The joint objective combines cross-entropy and attention guidance loss, with \(\lambda\) controlling the trade-off. The probe is trained on the MQuAKE dataset but generalizes to RAG-domain data. Conflicting knowledge is marked with special tokens <conflict> / </conflict>.

Key Experimental Results

Main Results

Model Method FaithEval F1 ConFiQA F1 SQuAD F1
LLaMA-3.1-8B No-Context 27.7 5.0–6.1 8.9
LLaMA-3.1-8B Baseline RAG ~59%
LLaMA-3.1-8B ProbeRAG Significant gain Significant gain Significant gain

Key Analysis

Analysis Finding
Hidden-state JSD increases with layer depth Deeper layers capture more abstract conflict features; JSD is more pronounced in larger models
Effect of noise Contextual noise systematically blurs the conflict/alignment boundary
Probe generalization Trained on MQuAKE, generalizes well to RAG data
Attention vs.
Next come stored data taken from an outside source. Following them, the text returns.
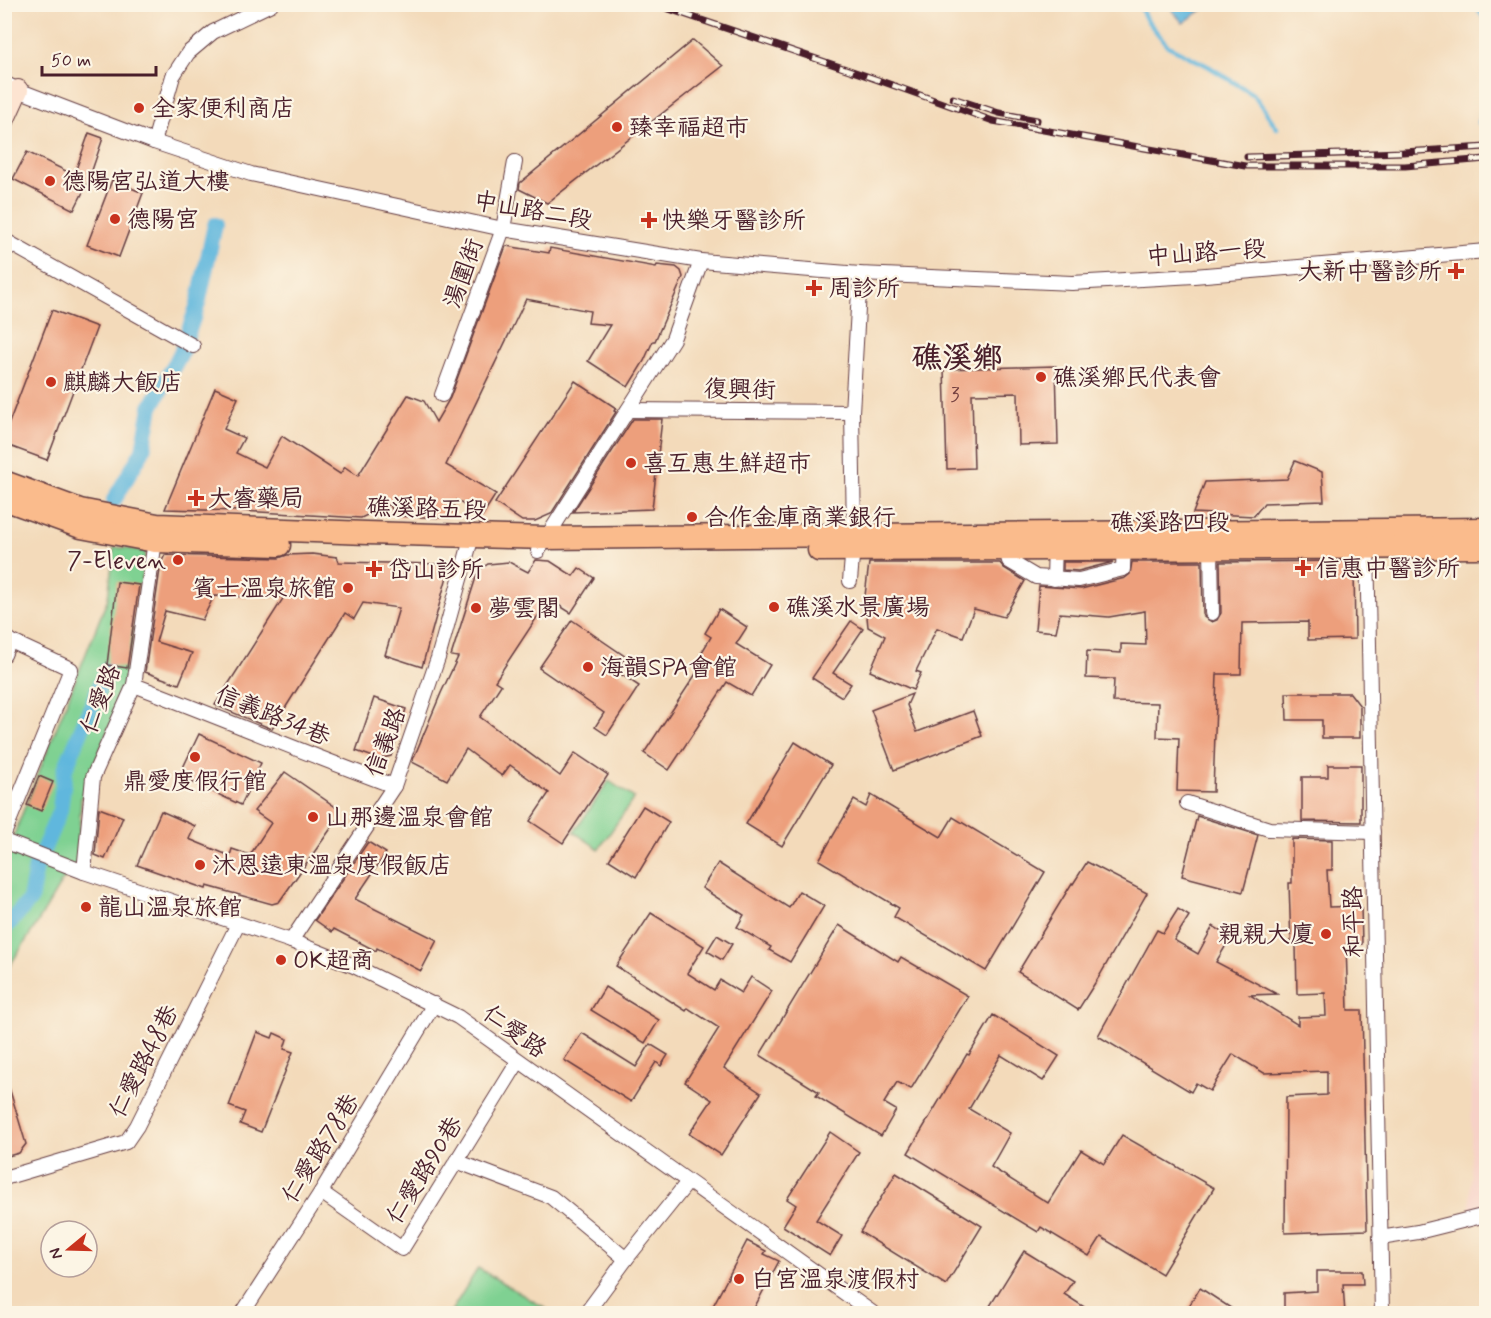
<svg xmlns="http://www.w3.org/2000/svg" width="1491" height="1318" font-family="Mynerve,'LXGW WenKai TC',sans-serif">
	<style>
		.built { fill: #f7d1c7 }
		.green { fill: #7fd192; stroke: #64785e; stroke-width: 1.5 }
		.water { fill: #60b7dd; stroke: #556b84; stroke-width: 1.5 }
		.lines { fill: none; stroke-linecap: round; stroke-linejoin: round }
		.stream { stroke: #60b7dd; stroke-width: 4.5 }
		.canal { stroke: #60b7dd; stroke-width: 16 }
		.building { fill: #ed9f7b }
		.street-casing { stroke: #633b40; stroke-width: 16 }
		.secondary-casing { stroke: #633b40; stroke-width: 22 }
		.primary-casing { stroke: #633b40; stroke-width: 25 }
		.street { stroke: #fff; stroke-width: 14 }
		.secondary { stroke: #fde4d1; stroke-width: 20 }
		.primary { stroke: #fabb8c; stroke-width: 22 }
		.rail-casing { stroke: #4a1f2b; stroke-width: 7 }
		.rail { stroke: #fcf5e5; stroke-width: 4.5; stroke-dasharray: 14; stroke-linecap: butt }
		.poi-dot { fill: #c8321e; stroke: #fcf5e5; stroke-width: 2 }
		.labels { text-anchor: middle; stroke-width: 4.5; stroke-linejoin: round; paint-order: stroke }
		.number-label { font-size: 21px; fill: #733f3f }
		.poi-label { font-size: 24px; fill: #4a1f2b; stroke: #fcf5e5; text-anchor: start }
		.street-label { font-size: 24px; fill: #4a1f2b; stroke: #fcf5e5 }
		.district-label { font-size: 30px; font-weight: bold; fill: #4a1f2b; stroke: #fcf5e5 }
	</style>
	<rect width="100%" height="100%" fill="#fcf5e5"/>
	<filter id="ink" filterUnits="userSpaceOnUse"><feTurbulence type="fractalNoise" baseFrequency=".0167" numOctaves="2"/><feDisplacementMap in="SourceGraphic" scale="12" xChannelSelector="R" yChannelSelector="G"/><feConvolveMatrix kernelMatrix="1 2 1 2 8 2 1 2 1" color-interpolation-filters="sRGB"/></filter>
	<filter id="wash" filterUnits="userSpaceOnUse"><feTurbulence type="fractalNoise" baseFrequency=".008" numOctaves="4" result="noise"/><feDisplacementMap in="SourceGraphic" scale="24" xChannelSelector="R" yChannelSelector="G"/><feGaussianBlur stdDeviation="1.35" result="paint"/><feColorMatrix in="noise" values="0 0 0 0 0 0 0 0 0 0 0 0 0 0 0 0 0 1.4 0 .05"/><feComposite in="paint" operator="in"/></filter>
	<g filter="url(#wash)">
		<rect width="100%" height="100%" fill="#f3daba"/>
		<path class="built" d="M1484,560H1486V1209L1470,1213L1476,780Z"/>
		<g class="green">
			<path d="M114,547L146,551L127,682L81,798L77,871L62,881L38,922L5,973V857L108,598Z"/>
			<path d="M609,781L634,798L599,849L574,832Z"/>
			<path d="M478,1268L553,1313H450Z"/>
		</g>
		<path class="water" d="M1168,5H1209L1183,23Z"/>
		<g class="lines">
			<g class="stream">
				<path d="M1139,4L1146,19L1168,46L1208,66L1254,95L1277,128"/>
				<path d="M1479,4L1478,9L1486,21"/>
				<path d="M1479,123L1486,95"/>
			</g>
			<g class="canal">
				<path d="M114,500L143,450L151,407L181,353L198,304L215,225"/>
				<path d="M4,929L30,900L36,867L60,810L65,769L106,671"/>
			</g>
		</g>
		<g id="blocks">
			<g class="building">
				<path d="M693,40L723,66L547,203L519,189L520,183Z"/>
				<path d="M89,133L103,138L88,182L74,210L13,179L27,152L74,175Z"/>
				<path d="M112,180L143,193L119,257L87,245Z"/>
				<path d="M506,246L549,253L550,248L656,267L657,265L676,267L681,271L683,277L655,341H653L644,361L628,387L588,361L610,325L588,323L590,311L526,299L446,465L496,494L482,516L456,500L449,518L394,516L390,504L361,518L241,511L165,509L215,388L238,398L224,429L244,438L236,453L265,467L282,436L340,474L345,467L358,476L408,395L424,401L436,422L450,398Z"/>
				<path d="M52,310L97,327L47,460L4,444V436Z"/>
				<path d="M1056,366L1058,444L1019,445L1018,393L972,394L974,468L947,469L944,369Z"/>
				<path d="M575,381L616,408L614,411L616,412L551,514L535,521H522L495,503Z"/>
				<path d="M633,419H662L652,509L573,512Z"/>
				<path d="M1295,461L1322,472L1324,501L1264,503L1254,516L1193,513L1205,482L1287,479Z"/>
				<path d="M312,554L337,557L339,562L439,564L448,573L422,667L385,655L399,608L363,603L354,619L345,613L272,729L215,705L284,597L214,596L202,620L165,611L156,642L192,653L179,684L145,672L161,563L165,555L279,558L287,555Z"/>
				<path d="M536,560L550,561L573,576L579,568L594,578L571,613L549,599L495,681L501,685L480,717L560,776L575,753L608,775L563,843L530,821L549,793L510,765L502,776L466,749L447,780L412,762L441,693L458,657L451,656L478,571L488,564L509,562L528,572Z"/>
				<path d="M1350,561L1354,566L1355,639L1308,640V622L1242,623L1241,674H1217L1213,792L1177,791L1179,738L1157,737L1158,703L1113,702L1114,679L1086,678L1087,651L1121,653V644L1146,645L1145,611L1109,617L1060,613L1056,632L1035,630L1039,586L1081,589L1125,578L1130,574L1132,562H1202L1203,614L1205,618L1212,622L1217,620L1221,613L1220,562Z"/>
				<path d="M1063,562H1113L1078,571L1063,570Z"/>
				<path d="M869,563H1000L1004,568L1025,581L1004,617L974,609L963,637L937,628L916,671L921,673L913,690L870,671L885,636L868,627L865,596Z"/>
				<path d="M117,582L139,585L127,668L107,665Z"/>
				<path d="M719,609L747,627L736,644L770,665L751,696L727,682L669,770L644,753L705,660L699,657L711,637L705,633Z"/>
				<path d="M572,620L626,657L616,671L639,686L607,735L595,727L604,713L539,668Z"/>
				<path d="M851,621L863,629L833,673L851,684L842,697L812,678Z"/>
				<path d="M1286,693H1350L1360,706V738H1322V720H1287Z"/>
				<path d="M912,694L907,705L917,732L973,711L982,736L894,770L871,710Z"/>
				<path d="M374,698L406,709L391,756L379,759L356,751Z"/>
				<path d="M199,734L261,763L241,805L179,776Z"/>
				<path d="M795,742L831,765L782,846L746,824Z"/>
				<path d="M1328,765H1361V822L1302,821V777H1328Z"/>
				<path d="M285,772L337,808L339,817L279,902L272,904L207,886L206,889L137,865L161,811L195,826L189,839L230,856L232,849L250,855L271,823L254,811Z"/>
				<path d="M39,776L53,782L41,811L27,805Z"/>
				<path d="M871,795L941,837L953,817L1045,872L986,971L894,917L899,908L819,860L854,800L866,807Z"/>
				<path d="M643,806L669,822L636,877L609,860Z"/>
				<path d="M99,808L123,817L105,859L95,855Z"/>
				<path d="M1197,816L1258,835L1243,892L1182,876Z"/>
				<path d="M1292,839L1332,840V870H1327L1329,907L1361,906L1362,944H1346L1348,1010H1362L1367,1230L1285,1233L1286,1097L1327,1095V1071L1264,1073L1233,1054L1210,1091L1196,1083L1191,1092L1098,1036L1157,930L1163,933L1178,909L1189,916L1174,940L1198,954L1213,926L1231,937L1216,962L1277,994L1250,995L1298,1025V1017L1326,1016L1325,993L1297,994L1296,945H1291L1289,883H1292Z"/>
				<path d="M368,842L386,853L355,899L437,940L421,971L377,948L376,951L334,929L332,932L315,920Z"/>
				<path d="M1087,862L1147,893L1100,975L1078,1010L1018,972L1072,883L1073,884Z"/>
				<path d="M718,863L789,908L799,891L824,906L790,962L769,950L771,947L737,927L744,915L702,888Z"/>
				<path d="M651,913L704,946L687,973L714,990L720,980L741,993L751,977L772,991L724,1068L761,1093L721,1155L689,1134L712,1100L685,1082L719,1028L688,1008L686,1011L616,966Z"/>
				<path d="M839,925L898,962L901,957L968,996L911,1089L897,1082L884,1103L896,1110L881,1136L816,1096L819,1092L760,1055Z"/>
				<path d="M717,935L732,944L722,960L707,951Z"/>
				<path d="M605,987L659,1020L645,1043L591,1010Z"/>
				<path d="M993,1015L1059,1056L1043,1081L1001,1055L969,1109L1010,1133L991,1167L1048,1203L1081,1150L1104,1164L1122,1135L1214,1188L1162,1274L1101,1237L1089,1256L1041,1227L1038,1232L908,1153L967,1054L969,1055Z"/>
				<path d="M257,1032L272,1038L274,1033L287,1039L284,1049L293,1052L261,1132L240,1124L245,1112L229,1106Z"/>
				<path d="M582,1033L636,1067L650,1044L668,1055L661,1066L656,1062L631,1102L564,1060Z"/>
				<path d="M4,1084H8L26,1144L19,1153L4,1157Z"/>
				<path d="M830,1132L859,1152L816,1220L842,1236L830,1256L783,1226L796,1205L787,1199Z"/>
				<path d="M896,1173L982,1226L946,1285L860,1232Z"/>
				<path d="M747,1241L766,1251L764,1254L779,1261L751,1314H727L713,1306Z"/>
				<path d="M1024,1251L1073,1281L1064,1294L1095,1314H985Z"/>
				<path d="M1317,1271H1362L1363,1284H1343L1345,1314H1284V1293L1317,1291Z"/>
				<path d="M1200,1288L1240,1314H1184Z"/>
			</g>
		</g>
	</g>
	<g filter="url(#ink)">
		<use href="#blocks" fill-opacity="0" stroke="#633b40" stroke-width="1.5"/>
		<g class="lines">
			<defs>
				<g id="street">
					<path d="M4,83L18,90L154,142L251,174L503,229L701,261L860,274L1072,283L1194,276L1486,251"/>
					<path d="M154,142L173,76L188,53L213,32L271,4"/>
					<path d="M4,240L193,346"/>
					<path d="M442,395L503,229L515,162"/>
					<path d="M628,410L852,412"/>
					<path d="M1367,542L1382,1314"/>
					<path d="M1211,543L1212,613"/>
					<path d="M1005,545L1009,561L1036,577L1079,580L1123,569L1124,542"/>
					<path d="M538,551L673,339L701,261"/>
					<path d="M1054,579L1055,542"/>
					<path d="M850,581L854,534L852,412L860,274"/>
					<path d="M4,638L71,669L4,834"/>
					<path d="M4,655L10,640"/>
					<path d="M134,685C221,718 307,754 394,786"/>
					<path d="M1187,803L1269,829L1373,832"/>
					<path d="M4,841L84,872L291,941L354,966L458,1017L874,1314"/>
					<path d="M84,872L93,777L134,685L155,541"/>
					<path d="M291,941L394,786L438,658L472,536"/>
					<path d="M456,1161L551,1197L626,1259"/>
					<path d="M4,1178L126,1142L137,1126L238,924"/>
					<path d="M321,1192L402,1249L518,1062"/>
					<path d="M1380,1238L1418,1232L1486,1215"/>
					<path d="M242,1314L321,1192L434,1004"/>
					<path d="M589,1314L587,1312L626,1259L688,1182"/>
				</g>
				<path id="secondary" d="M4,121L18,90"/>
				<g id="primary">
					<path d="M4,482L80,510L157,525L367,533L546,538L1486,529"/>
					<path d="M4,499L81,527L155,541L279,545"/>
					<path d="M819,550L1486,547"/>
				</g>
			</defs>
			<use href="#street" class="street-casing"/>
			<use href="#secondary" class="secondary-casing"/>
			<use href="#primary" class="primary-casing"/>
			<use href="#street" class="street"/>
			<use href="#secondary" class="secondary"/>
			<use href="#primary" class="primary"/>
			<defs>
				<g id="rail">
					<path d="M654,4L864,75L993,121L1245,166H1405L1486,159"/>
					<path d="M953,98L999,113L1037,120"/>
					<path d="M1247,157L1403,152L1486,147"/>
				</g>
			</defs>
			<use href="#rail" class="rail-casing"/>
			<use href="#rail" class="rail"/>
		</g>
	</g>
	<g class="poi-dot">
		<circle cx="139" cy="108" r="6"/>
		<circle cx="617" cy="127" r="6"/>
		<circle cx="50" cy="181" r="6"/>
		<circle cx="115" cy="219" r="6"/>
		<path d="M646 211h6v6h6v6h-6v6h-6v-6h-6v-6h6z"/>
		<path d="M1453 262h6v6h6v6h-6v6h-6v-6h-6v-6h6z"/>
		<path d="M811 279h6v6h6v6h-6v6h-6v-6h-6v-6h6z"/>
		<circle cx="1041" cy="377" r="6"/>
		<circle cx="51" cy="382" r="6"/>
		<circle cx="631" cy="463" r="6"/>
		<path d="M193 489h6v6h6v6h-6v6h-6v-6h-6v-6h6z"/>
		<circle cx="692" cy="517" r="6"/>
		<circle cx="178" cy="560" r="6"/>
		<path d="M1300 559h6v6h6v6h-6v6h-6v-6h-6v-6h6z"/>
		<path d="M371 560h6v6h6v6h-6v6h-6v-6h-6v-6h6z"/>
		<circle cx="348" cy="588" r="6"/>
		<circle cx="774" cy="607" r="6"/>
		<circle cx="476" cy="608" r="6"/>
		<circle cx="588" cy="667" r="6"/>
		<circle cx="195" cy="757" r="6"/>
		<circle cx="313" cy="817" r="6"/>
		<circle cx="200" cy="865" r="6"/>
		<circle cx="86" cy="907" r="6"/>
		<circle cx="1326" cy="934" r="6"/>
		<circle cx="281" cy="960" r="6"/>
		<circle cx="739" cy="1279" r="6"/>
	</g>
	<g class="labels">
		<g class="number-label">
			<text x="955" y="401">3</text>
		</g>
		<g class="poi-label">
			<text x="151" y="116">全家便利商店</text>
			<text x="629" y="135">臻幸福超市</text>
			<text x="62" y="189">德陽宮弘道大樓</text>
			<text x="127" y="227">德陽宮</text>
			<text x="662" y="228">快樂牙醫診所</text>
			<text x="1442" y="279" text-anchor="end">大新中醫診所</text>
			<text x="828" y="296">周診所</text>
			<text x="1053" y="385">礁溪鄉民代表會</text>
			<text x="63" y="390">麒麟大飯店</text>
			<text x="643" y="471">喜互惠生鮮超市</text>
			<text x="208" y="506">大睿藥局</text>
			<text x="704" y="525">合作金庫商業銀行</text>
			<text x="166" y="568" text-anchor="end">7-Eleven</text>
			<text x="1316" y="576">信惠中醫診所</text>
			<text x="388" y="577">岱山診所</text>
			<text x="336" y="596" text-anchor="end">賓士溫泉旅館</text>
			<text x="786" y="615">礁溪水景廣場</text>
			<text x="488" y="616">夢雲閣</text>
			<text x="600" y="675">海韻SPA會館</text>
			<text x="195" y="789" text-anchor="middle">鼎愛度假行館</text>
			<text x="325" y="825">山那邊溫泉會館</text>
			<text x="212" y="873">沐恩遠東溫泉度假飯店</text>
			<text x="98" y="915">龍山溫泉旅館</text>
			<text x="1314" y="942" text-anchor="end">親親大廈</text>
			<text x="293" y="968">OK超商</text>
			<text x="751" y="1287">白宮溫泉渡假村</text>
		</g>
		<g class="street-label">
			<text transform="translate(533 210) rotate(10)" y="8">中山路二段</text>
			<text transform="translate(1206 252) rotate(-4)" y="8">中山路一段</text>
			<text transform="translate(463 273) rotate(-70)" y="8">湯圍街</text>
			<text transform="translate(740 389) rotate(1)" y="8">復興街</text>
			<text transform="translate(427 508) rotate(2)" y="8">礁溪路五段</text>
			<text x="1170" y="530">礁溪路四段</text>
			<text transform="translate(100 699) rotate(-69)" y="8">仁愛路</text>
			<text transform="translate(273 715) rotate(22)" y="8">信義路34巷</text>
			<text transform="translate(385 742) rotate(-69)" y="8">信義路</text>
			<text transform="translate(1353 922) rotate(-91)" y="8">和平路</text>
			<text transform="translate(515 1031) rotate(36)" y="8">仁愛路</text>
			<text transform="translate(143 1061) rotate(-63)" y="8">仁愛路48巷</text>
			<text transform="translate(320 1148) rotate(-58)" y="8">仁愛路78巷</text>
			<text transform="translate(424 1170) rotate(-58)" y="8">仁愛路90巷</text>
		</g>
		<g class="district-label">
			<text x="957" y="367">礁溪鄉</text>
		</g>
	</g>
	<rect width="1491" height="1318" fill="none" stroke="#fcf5e5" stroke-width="24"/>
	<g transform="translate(69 1249) rotate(251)"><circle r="28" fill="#fcf5e5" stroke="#b59f9b" stroke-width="1.5"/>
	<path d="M0-4.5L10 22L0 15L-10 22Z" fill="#c8321e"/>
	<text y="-9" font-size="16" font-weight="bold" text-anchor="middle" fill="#4a1f2b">N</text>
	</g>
	<path d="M42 66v9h114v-9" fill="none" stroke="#4a1f2b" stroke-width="3"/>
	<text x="51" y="66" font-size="18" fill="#4a1f2b" stroke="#fcf5e5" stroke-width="4.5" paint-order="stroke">50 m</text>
</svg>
ICL Attention guidance significantly outperforms pure in-context learning

Key Findings

  • Conflicting and aligned knowledge are linearly separable in the latent space, verified across all model sizes.
  • Conflict features emerge primarily in middle-to-late layers, consistent with the hierarchical representation hypothesis in Transformers.
  • Fine-grained knowledge pruning is critical — without it, probe accuracy degrades significantly.
  • Attention guidance is more effective and requires less data than external interventions such as DPO.

Highlights & Insights

  • The shift from black-box intervention to internal mechanism analysis represents a significant paradigm change.
  • The discovery of "conflict features" has theoretical value, explaining why LLMs tend to favor parametric knowledge.
  • The three-stage framework has a clear division of responsibilities: denoising → detection → guidance.
  • The probe is lightweight (a simple classifier), making deployment straightforward.

Limitations & Future Work

  • Knowledge decomposition relies on an external LLM (GPT-4o), increasing inference cost.
  • The probe requires annotated conflict/alignment data for training.
  • Attention guidance training requires fine-tuning the model.
  • Future work could explore inference-time conflict mitigation without fine-tuning.
  • Linear representation hypothesis (Park et al., 2023): linear separability of semantic concepts in latent space.
  • Knowledge editing (MQuAKE, Zhong et al., 2023): provides conflict/alignment knowledge pairs.
  • RAG faithfulness methods: Self-RAG, CRAG, etc.
  • Latent space probing is a powerful tool for understanding and intervening in LLM behavior.

Rating

  • Novelty: ⭐⭐⭐⭐⭐ Addresses RAG faithfulness from a latent space perspective and discovers conflict features.
  • Experimental Thoroughness: ⭐⭐⭐⭐ Multiple models and datasets; thorough preliminary studies and ablations.
  • Writing Quality: ⭐⭐⭐⭐⭐ The logical chain from findings to methodology is exceptionally clear.
  • Value: ⭐⭐⭐⭐⭐ Provides both a mechanistic understanding of and a solution to the RAG faithfulness problem.